“Big Data” is one of those tech buzz phrases that is so ubiquitous that it has become passé. But as big data became commonplace, a new term emerged that I’ve never quite felt like I grasped: “data lake.” I know it has something to do with storing data for (potential) analysis, and it also has something to do with big data. The goal of this post is to pin down exactly what this term means.
Obviously the best place to start any investigation is Wikipedia. Here’s their current synopsis:
A data lake is a method of storing data within a system or repository, in its natural format, that facilitates the collocation of data in various schemata and structural forms, usually object blobs or files. The idea of data lake is to have a single store of all data in the enterprise ranging from raw data (which implies exact copy of source system data) to transformed data which is used for various tasks including reporting, visualization, analytics and machine learning. The data lake includes structured data from relational databases (rows and columns), semi-structured data (CSV, logs, XML, JSON), unstructured data (emails, documents, PDFs) and even binary data (images, audio, video) thus creating a centralized data store accommodating all forms of data.
It sounds like a data lake is a place to dump anything that could be considered data. The one part that is perplexing about this is how “natural” the data is supposed to be. The first sentence from Wikipedia describes a data lake as containing data in its “natural format.” You might think this means something like “raw data,” but in the next sentence it says a data lake can contain “transformed” data that is then used for business intelligence purposes.
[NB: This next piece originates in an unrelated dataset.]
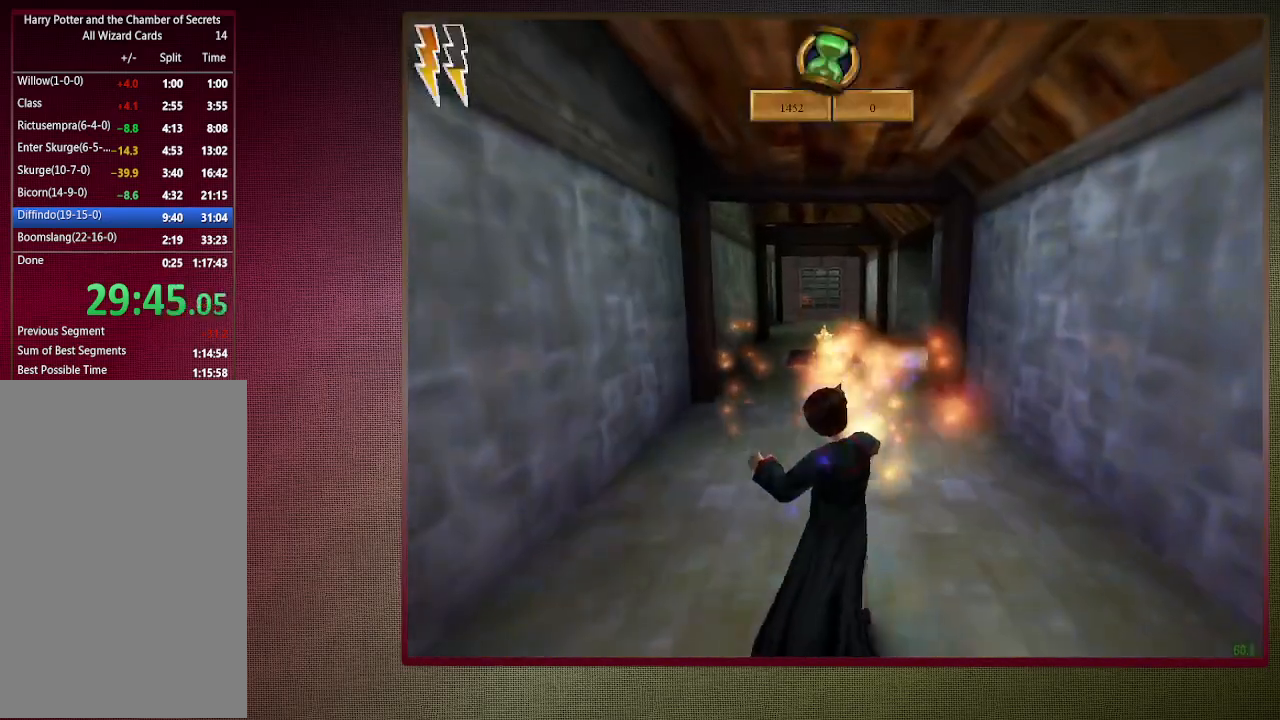
{"keys": ["d", "shift", "space", "w"], "mouse": [], "events": [[33, "d", "down"], [83, "mouse_left", "up"], [183, "mouse_left", "down"], [283, "mouse_left", "up"]]}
The general picture is that a data lake is more permissive about what kind of data is stored than a data warehouse, which typically contains data that is processed specifically for business intelligence.
Another good place to look is Amazon - the company that wants to store all the data. They give a similar definition that clarifies the issue with raw data:
The concepts behind a data lake seem simple: securely store all your data in a raw format and apply a schema on read. Indeed, the first description of a data lake compared it to a ‘large body of water in a more natural state’, whereas a data mart could be thought of as a ‘store of bottled water – cleansed and packaged and structured for easy consumption’…A data lake is a bet against the future – you don’t know what analysis you might want to do, so why not just keep everything to give the best chance you can satisfy any requirement that comes along?
Ok, so a data lake is a place to put all of the raw data from your various systems that you can dredge in the future to find what you’re looking for. This concept seems simple enough. In today’s era we produce a ton of data, you never know what data will be valuable in the future, and storage is cheap, so why not just throw everything in one repository (and call it a “data lake”) for safe keeping? Of course, you need at least some minimal way to organize all of this data or else your data lake becomes a dark, unnavigable data swamp.
That seems simple enough. Still, at least one person has called for abolishing the term “data lake,” because its meaning has become unacceptably vague. Uli Bethke argues that the term “data lake” is being used to refer to anything that isn’t a standard data warehouse. It refers not only to repositories of raw data but to platforms for self-service analytics or to specific technologies like Hadoop. Bethke’s recommendation is to stop using the term “data lake,” but perhaps an alternative is to return to the original meaning of the term and insist that “data lake” should apply specifically to large reservoirs of raw data from various sources.
At this point, I feel like I have a sense of what the term “data lake” means and what it doesn’t mean. The question underlying all of this is do you actually need a data lake? Or is the creation of data lakes an extraneous side effect of big data hype? I’ll leave that question for the reader (or maybe a future post).